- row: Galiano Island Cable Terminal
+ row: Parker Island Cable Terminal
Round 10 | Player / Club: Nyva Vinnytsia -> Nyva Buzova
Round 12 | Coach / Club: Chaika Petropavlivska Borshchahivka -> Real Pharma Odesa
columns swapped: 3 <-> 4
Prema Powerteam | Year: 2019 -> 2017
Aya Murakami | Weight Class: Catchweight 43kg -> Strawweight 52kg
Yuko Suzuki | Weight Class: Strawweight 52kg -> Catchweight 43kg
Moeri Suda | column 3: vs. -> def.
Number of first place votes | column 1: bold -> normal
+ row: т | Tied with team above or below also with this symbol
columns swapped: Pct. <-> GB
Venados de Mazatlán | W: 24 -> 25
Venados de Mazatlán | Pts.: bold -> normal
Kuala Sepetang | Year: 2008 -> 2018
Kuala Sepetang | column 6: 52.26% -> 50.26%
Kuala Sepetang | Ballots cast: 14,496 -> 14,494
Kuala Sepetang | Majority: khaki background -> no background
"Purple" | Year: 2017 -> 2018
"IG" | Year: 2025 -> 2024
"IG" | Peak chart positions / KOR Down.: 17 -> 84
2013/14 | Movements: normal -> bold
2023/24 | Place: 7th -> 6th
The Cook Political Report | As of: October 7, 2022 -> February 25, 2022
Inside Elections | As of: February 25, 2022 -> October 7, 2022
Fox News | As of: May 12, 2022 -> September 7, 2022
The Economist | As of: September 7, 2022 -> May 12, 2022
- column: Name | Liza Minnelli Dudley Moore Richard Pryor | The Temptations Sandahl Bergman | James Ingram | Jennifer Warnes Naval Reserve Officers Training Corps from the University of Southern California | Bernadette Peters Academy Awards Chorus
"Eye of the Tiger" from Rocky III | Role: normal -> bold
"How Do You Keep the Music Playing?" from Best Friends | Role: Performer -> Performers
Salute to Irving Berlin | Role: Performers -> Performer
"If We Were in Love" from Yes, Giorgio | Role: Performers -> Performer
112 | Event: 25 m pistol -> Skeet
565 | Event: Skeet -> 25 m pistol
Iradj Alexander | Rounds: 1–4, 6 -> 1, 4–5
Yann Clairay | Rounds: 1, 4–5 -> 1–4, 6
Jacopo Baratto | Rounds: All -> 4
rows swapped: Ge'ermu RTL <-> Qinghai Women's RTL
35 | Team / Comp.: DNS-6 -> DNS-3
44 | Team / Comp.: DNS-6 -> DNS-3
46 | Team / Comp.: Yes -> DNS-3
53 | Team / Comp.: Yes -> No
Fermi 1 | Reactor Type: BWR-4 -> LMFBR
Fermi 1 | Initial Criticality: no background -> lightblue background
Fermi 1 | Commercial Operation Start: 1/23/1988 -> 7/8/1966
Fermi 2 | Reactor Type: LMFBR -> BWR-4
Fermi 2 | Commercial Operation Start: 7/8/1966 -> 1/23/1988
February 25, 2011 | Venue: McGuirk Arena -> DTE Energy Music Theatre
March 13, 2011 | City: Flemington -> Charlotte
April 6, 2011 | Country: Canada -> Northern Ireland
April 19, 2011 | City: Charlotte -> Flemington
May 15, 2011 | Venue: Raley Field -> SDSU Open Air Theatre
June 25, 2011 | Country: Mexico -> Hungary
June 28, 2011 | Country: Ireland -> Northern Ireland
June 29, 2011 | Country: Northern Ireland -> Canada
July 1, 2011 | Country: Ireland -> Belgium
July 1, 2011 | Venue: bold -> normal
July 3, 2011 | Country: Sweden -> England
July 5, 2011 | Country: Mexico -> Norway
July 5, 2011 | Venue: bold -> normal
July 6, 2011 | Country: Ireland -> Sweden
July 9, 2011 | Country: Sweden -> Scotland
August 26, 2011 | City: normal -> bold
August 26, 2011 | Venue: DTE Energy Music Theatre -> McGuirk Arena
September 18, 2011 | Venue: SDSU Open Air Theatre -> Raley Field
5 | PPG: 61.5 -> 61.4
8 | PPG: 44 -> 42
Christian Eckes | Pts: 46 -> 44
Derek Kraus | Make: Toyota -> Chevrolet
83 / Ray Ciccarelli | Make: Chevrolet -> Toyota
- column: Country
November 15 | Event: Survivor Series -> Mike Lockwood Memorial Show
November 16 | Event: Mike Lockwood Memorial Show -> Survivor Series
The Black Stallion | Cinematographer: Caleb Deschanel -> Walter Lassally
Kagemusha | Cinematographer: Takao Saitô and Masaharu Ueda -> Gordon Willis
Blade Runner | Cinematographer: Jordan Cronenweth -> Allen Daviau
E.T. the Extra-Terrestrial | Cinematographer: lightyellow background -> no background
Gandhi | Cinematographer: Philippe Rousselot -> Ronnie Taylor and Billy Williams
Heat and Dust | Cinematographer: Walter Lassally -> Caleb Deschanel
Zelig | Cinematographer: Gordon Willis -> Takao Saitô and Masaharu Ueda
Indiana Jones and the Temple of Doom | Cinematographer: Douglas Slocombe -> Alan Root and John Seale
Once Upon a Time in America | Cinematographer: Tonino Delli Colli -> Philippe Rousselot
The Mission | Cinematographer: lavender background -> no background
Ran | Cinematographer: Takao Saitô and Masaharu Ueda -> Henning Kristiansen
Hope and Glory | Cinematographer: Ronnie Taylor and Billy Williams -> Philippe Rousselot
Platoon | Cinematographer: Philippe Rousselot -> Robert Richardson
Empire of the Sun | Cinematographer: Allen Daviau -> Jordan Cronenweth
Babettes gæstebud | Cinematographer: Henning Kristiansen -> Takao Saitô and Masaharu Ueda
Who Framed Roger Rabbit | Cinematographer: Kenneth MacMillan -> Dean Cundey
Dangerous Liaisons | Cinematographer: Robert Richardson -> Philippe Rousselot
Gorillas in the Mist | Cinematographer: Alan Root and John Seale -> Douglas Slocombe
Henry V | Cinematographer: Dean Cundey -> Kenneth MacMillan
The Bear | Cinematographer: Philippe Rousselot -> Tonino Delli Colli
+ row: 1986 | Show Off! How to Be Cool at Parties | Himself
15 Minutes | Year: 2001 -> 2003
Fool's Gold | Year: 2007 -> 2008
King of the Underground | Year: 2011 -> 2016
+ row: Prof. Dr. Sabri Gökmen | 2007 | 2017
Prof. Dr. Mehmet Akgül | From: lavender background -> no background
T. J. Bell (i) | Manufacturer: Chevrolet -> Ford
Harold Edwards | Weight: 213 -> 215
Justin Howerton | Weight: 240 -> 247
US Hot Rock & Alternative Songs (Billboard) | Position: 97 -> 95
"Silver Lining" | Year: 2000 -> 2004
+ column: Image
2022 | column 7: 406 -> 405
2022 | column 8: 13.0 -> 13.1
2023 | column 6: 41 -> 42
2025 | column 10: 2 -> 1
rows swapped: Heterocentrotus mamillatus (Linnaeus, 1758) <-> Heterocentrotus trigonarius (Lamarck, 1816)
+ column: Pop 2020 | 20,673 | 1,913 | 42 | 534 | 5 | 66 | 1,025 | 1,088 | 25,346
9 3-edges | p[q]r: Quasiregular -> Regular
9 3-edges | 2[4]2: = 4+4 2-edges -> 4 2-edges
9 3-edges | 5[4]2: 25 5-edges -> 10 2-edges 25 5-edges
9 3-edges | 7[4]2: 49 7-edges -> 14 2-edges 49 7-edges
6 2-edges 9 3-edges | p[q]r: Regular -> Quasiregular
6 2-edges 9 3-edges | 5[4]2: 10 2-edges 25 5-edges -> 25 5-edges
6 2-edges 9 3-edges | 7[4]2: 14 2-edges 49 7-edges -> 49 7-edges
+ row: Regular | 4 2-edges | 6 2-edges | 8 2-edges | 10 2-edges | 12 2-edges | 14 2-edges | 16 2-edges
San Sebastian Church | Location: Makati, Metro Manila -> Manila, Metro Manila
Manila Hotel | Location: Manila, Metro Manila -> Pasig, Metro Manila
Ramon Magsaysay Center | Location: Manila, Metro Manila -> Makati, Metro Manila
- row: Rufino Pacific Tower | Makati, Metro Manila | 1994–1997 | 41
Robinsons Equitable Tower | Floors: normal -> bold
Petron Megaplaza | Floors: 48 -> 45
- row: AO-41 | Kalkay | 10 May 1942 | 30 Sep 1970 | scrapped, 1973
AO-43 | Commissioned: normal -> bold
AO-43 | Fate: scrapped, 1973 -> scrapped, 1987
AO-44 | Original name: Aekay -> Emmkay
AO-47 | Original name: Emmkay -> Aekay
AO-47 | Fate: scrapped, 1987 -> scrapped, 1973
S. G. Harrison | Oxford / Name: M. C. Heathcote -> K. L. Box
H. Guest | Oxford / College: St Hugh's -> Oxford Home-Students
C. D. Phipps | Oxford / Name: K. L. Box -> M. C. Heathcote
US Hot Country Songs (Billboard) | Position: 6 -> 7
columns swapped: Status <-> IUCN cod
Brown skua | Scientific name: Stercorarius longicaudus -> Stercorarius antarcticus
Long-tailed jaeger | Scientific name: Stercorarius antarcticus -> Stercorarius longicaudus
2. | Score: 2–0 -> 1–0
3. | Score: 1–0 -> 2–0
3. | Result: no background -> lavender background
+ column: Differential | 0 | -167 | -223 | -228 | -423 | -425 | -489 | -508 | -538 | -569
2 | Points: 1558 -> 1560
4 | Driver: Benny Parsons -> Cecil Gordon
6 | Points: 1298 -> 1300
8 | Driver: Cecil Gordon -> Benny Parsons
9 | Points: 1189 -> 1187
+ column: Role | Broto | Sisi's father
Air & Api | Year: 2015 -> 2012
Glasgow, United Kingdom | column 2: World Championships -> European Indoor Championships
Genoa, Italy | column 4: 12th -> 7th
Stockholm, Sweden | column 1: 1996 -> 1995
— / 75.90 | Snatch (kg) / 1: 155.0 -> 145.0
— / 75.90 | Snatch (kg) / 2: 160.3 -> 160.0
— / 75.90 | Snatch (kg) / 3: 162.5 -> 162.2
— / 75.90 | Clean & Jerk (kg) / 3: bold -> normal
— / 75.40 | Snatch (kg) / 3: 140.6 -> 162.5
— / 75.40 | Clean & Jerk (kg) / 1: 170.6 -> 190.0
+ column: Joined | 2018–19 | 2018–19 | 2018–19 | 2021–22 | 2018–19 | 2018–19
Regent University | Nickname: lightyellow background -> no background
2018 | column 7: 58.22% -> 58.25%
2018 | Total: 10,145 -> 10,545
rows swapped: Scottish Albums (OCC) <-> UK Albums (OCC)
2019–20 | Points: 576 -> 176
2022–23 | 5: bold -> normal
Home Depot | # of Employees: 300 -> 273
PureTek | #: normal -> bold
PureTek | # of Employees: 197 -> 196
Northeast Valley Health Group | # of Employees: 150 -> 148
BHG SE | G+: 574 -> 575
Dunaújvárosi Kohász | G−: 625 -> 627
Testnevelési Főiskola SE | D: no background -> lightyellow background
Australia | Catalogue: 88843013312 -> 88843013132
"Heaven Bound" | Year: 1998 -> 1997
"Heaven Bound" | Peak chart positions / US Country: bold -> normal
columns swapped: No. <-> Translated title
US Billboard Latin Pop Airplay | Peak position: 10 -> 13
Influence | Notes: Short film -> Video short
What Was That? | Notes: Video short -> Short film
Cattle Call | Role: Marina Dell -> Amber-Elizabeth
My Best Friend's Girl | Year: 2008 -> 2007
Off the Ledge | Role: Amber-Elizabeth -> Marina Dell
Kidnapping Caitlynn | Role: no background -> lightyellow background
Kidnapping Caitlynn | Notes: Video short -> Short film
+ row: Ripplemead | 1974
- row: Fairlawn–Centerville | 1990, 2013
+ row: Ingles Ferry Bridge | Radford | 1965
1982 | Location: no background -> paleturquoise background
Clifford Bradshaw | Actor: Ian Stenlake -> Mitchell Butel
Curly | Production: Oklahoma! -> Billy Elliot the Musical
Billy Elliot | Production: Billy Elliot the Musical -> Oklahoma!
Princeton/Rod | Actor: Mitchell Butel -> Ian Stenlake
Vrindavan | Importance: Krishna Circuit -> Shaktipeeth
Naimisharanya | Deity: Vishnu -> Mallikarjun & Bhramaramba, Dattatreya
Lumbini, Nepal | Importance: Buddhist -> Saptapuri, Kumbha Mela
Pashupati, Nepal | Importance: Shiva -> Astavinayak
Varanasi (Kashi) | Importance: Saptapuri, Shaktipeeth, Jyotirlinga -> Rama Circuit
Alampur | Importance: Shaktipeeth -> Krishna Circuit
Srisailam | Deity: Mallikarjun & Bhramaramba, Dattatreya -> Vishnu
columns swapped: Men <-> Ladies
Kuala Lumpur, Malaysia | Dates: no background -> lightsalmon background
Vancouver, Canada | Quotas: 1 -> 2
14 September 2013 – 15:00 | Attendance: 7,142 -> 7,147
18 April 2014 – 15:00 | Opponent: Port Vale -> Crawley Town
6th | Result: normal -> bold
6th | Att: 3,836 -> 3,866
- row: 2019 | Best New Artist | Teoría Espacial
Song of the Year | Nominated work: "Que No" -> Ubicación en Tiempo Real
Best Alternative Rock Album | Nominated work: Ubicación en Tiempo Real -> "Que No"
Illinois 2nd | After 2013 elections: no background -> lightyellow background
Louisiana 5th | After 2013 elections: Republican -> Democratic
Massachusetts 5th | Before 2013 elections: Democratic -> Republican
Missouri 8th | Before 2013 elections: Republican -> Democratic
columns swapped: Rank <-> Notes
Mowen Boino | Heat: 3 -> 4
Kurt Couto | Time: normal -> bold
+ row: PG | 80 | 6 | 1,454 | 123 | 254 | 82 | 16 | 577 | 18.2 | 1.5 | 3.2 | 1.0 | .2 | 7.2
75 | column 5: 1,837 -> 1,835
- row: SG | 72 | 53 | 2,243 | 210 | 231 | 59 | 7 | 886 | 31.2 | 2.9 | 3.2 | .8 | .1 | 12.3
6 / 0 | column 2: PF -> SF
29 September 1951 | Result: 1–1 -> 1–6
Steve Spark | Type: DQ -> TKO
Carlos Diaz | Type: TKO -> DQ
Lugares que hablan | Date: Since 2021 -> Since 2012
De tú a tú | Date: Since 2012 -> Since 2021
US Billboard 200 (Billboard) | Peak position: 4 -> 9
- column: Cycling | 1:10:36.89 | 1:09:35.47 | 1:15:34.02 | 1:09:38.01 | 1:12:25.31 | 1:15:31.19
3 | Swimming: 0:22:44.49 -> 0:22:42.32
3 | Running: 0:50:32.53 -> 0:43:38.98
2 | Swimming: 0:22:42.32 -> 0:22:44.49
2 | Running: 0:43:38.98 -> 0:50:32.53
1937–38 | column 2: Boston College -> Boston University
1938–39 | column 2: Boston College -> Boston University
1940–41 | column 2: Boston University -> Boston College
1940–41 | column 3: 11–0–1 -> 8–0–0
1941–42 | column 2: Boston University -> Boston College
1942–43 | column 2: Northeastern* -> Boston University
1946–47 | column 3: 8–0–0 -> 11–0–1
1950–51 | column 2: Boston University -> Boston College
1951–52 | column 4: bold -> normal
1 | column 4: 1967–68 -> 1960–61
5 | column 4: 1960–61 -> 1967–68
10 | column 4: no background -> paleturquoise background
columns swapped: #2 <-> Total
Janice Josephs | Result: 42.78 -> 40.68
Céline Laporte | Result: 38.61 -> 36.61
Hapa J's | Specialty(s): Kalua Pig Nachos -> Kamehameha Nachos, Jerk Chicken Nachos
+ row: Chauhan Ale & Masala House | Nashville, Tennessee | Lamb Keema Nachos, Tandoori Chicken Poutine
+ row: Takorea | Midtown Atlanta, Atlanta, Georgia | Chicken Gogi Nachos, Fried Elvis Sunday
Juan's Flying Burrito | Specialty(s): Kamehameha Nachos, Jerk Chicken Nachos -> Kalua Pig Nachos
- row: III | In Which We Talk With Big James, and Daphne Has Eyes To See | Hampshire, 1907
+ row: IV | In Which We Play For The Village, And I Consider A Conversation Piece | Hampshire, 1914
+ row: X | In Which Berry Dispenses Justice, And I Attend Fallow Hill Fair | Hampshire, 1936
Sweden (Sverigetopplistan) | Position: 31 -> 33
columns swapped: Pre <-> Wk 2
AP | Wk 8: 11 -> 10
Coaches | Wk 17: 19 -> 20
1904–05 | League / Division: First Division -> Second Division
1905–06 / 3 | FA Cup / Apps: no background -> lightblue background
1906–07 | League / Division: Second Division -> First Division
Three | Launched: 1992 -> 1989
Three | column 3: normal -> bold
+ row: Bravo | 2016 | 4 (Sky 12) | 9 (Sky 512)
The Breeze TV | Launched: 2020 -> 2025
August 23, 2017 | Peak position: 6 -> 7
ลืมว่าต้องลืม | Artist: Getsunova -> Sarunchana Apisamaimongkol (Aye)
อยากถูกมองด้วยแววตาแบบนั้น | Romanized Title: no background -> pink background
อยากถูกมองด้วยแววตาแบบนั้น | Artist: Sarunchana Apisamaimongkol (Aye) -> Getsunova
◆ ◆ ◆ ◆
Return every line from the start of the items through the line that contains "The Economist |", both ends included, reproducing each one without changes.

## Task solution
- row: Galiano Island Cable Terminal
+ row: Parker Island Cable Terminal
Round 10 | Player / Club: Nyva Vinnytsia -> Nyva Buzova
Round 12 | Coach / Club: Chaika Petropavlivska Borshchahivka -> Real Pharma Odesa
columns swapped: 3 <-> 4
Prema Powerteam | Year: 2019 -> 2017
Aya Murakami | Weight Class: Catchweight 43kg -> Strawweight 52kg
Yuko Suzuki | Weight Class: Strawweight 52kg -> Catchweight 43kg
Moeri Suda | column 3: vs. -> def.
Number of first place votes | column 1: bold -> normal
+ row: т | Tied with team above or below also with this symbol
columns swapped: Pct. <-> GB
Venados de Mazatlán | W: 24 -> 25
Venados de Mazatlán | Pts.: bold -> normal
Kuala Sepetang | Year: 2008 -> 2018
Kuala Sepetang | column 6: 52.26% -> 50.26%
Kuala Sepetang | Ballots cast: 14,496 -> 14,494
Kuala Sepetang | Majority: khaki background -> no background
"Purple" | Year: 2017 -> 2018
"IG" | Year: 2025 -> 2024
"IG" | Peak chart positions / KOR Down.: 17 -> 84
2013/14 | Movements: normal -> bold
2023/24 | Place: 7th -> 6th
The Cook Political Report | As of: October 7, 2022 -> February 25, 2022
Inside Elections | As of: February 25, 2022 -> October 7, 2022
Fox News | As of: May 12, 2022 -> September 7, 2022
The Economist | As of: September 7, 2022 -> May 12, 2022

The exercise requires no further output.